Never lose sight of your dream. Always keep your eyes on the prize. When my dream wants to go out with the guys, I let him. I'm not one of those controlling women. But I do like to follow at a safe distance and watch him through the smoked glass of the bar. And I see the waitress come over and take my dream's order. And his lips move and I see her smile. And then he says something else and she laughs and touches his arm. And I think, why would he take this long to order a beer unless he was flirting or unless he wanted his truck keyed through the rally striping and the paint, and the primer and down to sheet metal. I have to think that's what he's talking to the waitress about--a good keying with a Phillips screwdriver--because Sheila Hammonds doesn't go for that boys-night-out shit.

Don't get me wrong, I like my dream's guy friends. Sometimes I'll go with my dream to watch football over at a buddy's house. I think the guys resented me a little at first because I'd kept my dream away from them for the last couple of months. Oh, they were nice enough, making small talk and all, but once the game started they just tuned me out. So I asked my dream if he thought he should be eating that guacamole, given his irritable bowel syndrome. Boy, the look he shot me. I guess I'd promised him never to mention it in front of his guy friends, but really, it's nothing to be ashamed of.
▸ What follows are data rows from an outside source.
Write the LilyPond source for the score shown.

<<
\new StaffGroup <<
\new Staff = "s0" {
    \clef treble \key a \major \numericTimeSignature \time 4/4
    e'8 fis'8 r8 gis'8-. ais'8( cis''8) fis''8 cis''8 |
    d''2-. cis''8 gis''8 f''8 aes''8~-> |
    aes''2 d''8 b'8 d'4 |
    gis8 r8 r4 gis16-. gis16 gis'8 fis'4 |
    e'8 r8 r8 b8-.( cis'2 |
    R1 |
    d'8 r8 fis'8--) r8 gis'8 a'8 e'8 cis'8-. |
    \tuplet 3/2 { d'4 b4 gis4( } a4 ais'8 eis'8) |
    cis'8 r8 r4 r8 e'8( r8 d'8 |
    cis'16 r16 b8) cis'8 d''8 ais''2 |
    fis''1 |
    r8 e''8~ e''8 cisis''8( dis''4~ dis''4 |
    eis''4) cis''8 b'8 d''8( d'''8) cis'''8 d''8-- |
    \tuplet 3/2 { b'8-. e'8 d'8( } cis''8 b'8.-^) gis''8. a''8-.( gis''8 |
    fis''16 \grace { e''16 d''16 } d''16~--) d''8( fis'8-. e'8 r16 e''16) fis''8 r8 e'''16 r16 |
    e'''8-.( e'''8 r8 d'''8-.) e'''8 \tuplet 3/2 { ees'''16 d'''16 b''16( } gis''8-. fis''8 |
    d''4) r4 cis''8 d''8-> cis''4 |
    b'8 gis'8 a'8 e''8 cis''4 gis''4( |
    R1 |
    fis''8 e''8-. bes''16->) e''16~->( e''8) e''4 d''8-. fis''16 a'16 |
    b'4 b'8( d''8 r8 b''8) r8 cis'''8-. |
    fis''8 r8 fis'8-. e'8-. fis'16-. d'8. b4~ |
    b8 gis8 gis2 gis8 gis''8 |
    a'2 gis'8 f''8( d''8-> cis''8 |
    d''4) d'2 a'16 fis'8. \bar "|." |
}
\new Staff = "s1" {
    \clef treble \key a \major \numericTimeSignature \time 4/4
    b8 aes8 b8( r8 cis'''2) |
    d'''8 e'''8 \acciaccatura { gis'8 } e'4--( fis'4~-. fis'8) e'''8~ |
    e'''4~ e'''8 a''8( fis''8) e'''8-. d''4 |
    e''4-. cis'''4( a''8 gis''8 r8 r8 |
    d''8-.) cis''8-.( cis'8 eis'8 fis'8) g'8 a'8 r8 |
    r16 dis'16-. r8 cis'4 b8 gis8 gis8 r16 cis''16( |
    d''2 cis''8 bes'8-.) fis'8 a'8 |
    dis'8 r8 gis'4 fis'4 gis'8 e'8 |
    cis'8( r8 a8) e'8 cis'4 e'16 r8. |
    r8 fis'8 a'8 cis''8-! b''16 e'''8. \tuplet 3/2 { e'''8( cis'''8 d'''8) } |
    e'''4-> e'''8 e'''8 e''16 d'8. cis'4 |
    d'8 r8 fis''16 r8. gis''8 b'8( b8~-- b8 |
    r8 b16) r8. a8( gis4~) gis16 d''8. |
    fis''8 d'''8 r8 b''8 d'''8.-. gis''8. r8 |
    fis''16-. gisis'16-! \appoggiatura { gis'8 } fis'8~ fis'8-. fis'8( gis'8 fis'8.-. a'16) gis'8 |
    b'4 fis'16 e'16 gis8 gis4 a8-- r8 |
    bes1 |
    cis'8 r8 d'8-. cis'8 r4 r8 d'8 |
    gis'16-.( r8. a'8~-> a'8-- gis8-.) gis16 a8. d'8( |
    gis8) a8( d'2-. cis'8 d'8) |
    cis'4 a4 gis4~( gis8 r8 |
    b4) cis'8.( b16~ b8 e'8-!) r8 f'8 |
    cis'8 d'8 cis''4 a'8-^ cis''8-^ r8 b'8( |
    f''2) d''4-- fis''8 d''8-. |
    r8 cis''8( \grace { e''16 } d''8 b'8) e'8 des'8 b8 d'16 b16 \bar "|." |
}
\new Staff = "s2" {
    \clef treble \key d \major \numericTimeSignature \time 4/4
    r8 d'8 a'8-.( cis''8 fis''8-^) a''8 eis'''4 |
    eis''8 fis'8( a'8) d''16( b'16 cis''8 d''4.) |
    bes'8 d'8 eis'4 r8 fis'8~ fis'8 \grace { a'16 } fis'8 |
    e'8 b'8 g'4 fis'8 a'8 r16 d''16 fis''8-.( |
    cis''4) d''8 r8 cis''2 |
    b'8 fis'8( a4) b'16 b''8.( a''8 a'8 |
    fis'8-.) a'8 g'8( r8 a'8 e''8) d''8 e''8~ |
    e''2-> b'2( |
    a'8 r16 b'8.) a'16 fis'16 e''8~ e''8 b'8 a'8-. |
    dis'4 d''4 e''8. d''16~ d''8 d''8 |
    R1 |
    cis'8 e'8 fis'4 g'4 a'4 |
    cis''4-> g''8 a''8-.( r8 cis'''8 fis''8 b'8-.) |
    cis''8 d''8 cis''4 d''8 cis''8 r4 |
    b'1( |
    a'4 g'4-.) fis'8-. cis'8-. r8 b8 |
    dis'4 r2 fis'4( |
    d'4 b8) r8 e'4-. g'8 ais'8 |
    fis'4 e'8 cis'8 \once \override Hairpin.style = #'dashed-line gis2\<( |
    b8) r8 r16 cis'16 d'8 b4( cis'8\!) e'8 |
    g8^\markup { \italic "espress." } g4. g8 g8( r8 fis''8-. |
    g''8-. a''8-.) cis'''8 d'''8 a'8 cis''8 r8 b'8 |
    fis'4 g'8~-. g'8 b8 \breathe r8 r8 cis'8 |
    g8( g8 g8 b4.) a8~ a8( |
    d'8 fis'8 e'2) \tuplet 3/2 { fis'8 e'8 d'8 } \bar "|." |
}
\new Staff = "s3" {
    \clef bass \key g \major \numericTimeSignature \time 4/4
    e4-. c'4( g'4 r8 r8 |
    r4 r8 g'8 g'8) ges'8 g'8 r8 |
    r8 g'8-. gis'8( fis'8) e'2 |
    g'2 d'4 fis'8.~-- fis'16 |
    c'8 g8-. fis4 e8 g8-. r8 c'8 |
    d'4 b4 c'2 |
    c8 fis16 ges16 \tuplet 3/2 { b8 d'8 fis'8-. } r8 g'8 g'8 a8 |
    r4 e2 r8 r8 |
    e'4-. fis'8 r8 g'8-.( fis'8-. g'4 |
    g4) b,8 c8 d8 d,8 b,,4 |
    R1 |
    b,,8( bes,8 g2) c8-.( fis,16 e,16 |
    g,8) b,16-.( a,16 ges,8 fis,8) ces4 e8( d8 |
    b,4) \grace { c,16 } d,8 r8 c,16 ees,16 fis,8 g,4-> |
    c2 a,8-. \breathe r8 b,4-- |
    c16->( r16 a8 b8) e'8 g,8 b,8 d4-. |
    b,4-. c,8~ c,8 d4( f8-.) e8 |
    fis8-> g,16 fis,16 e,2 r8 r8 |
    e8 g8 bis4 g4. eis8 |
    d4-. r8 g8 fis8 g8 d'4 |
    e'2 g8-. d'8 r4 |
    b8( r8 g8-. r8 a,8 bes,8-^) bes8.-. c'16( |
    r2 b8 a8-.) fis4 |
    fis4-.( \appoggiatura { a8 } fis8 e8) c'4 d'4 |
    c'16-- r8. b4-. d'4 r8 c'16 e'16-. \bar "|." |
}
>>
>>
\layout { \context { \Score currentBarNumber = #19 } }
As I told the guys, the only thing about it that bothers me, apart from the ghastly smell, is the way it discolors his underwear to such a disagreeable extent. Oh, and the knowledge that you're dating such a nervous nelly of a boyfriend. After that, they really lit into my dream with a bunch of caustic remarks and crude jokes. He tried laughing it off, but I could tell he was pretty hurt. And that made me feel better, because Sheila Hammonds doesn't like being ignored.

On the way home, I told my dream that his best friend Mark had groped me in the hallway. Oh, and that Mark had said my dream wasn't "man enough" to do anything about it. I hope to God I didn't drive a wedge between them, because we never get together anymore. But that's okay. It's just more time we can spend together. As I tell the kids, it's not enough to get your dream. You have to keep it, too.